“And?”
“Well…seems McAfferty was out riding through his bottomland this morning, taking the shortcut to town like he always does, when something scared his horse. Sounded like a deer rifle, he told us, four or five shots. Anyhow, it spooked Hero, and he threw Bud’s fat self into a bramblebush and took off. Left Bud afoot and all scratched and bruised up and four miles from the house.” Gus chuckled. “I’da loved to have seen it, Cap’n, I tell you. Anyhow, after he finally made it home and then went back with his men to find the pony… well, you know how he is about his hired help–they get fired pretty quick if they make a mistake. Guess it’s the same with his livestock.”
Edward Kindy thought that over. “So when you and Margaret showed up and she asked him to sell her the horse—”
Gus nodded. “Yep. It was a matter of…what’s the word?”
“Timing.”
“Right. Timing. We lucked up.”
Edward chewed the inside of his cheek a moment. “It still sounds crazy, Gus. Those woods around his place—”
“I know what you mean, Cap’n. There ain’t no deer down in them bogs and bottoms, and even if there was, there ain’t no deer hunters. That land’s posted for miles around. There ain’t even a good way to get down in there, ’less it’s on a horse or one a them all-terrain buggies, and you can’t hunt much off either one.”
“Go on,” Edward said.
Gus put his cap back on. “Well, if you want to know what I think, I think he mighta made the whole thing up. I think he went soft. He saw the look in your Little Bit’s eyes and he got soft in the heart.” Gus paused, as if working that over in his mind. “Stranger things have happened, right?”
Edward Kindy studied the big man a moment, all the way from his battered cap down to his mud-streaked workboots. Finally he asked, “Did you have to go out to his pasture and catch him?”
“Pardon?”
“Did Bud make you go out, yourself, and catch the pony before you brought him back?”
Gus looked puzzled. “No, he had one of his boys go out and get him. Little Bit and I stayed right there on their porch while they brought him to us. Why?”
Edward shrugged. “Just curious.”
He thought a moment more, then said, with feeling, “I appreciate you taking her over there today, Gus. I really do. I just still can’t believe you got him back.”
Gus’ eyes went dreamy and faraway, and his smile returned. “That little gal deserves every good thing this world’s got to offer, Cap’n,” he said. “It’s just her due.” He fell silent then, as if surprised to have made such an observation. “Well. I best get back to work.”
Edward held out a hand, and Gus clasped it in his own. They nodded solemnly, and then walked together through the doorway.
“Thanks again, Gus.”
“You bet.”
As the old foreman went down the porch steps Edward saw his wife Rebecca heading toward them from the direction of the corral. She and Gus exchanged greetings in the middle of the yard–he touched the brim of his cap as he always did and she grinned and patted him on the shoulder when they passed each other. A moment later she stopped at the foot of the steps and smiled up at her husband, who was leaning on the porch rail in the gathering twilight.

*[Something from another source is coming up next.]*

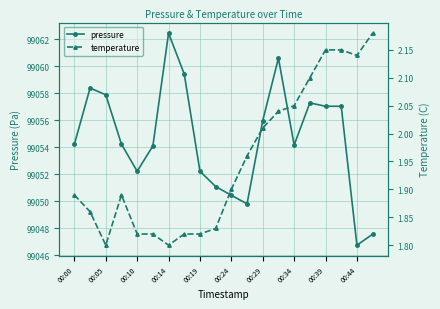

What is the average value of the temperature series?

2.0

“She told me,” Rebecca said. “I can’t believe it.”
“Gus says it’s her due.”
Both of them turned to watch the foreman’s back. “I swear I love that old man,” she said. “I always have.” Suddenly she frowned and looked at Edward. “You didn’t let him come inside, did you?”
The question surprised him. “What?”
“Thank God Margaret didn’t have any on her,” Rebecca murmured. “She was wearing her brand-new sneakers.”
“What are you talking about?”
She nodded toward Gus’ retreating figure. “His boots. They’re covered with that nasty Crenshaw County red clay. Old man McAfferty must’ve made him go out and catch Hero himself.”
“Must have,” Edward said.
“Well. I need to go see about supper.” She paused. “Gus was gone somewhere all morning and I didn’t think of it just now, so I haven’t talked to him–did you ask him if he knows anything about last night’s break-in at the shed?”
“No. I’ll mention it to him tomorrow.”
Rebecca raised one eyebrow. “My, my. Could this be the same man who was hopping mad this morning, ranting and raving about having that stuff stolen?”
He shrugged. “I’m just not that worried about it, is all. And by the way, don’t buy a new lock for the shed door, for a day or two.”
“Why not?”
“Oh, I don’t know. I just have a feeling everything might work out.” He came down the steps to join her. “Let’s go see Hero.”
She stayed put, studying him. “What do you mean, ‘work out’? You think your deer rifle and your three-wheeler and your binoculars might just find their way back into the shed on their own?”
Edward Kindy folded his arms over his chest and watched Gus trudging along toward the barn in his pushed-back cap and his overalls and his muddy boots. After a moment Edward turned, grinning, and looked at his wife.
“Stranger things have happened,” he said.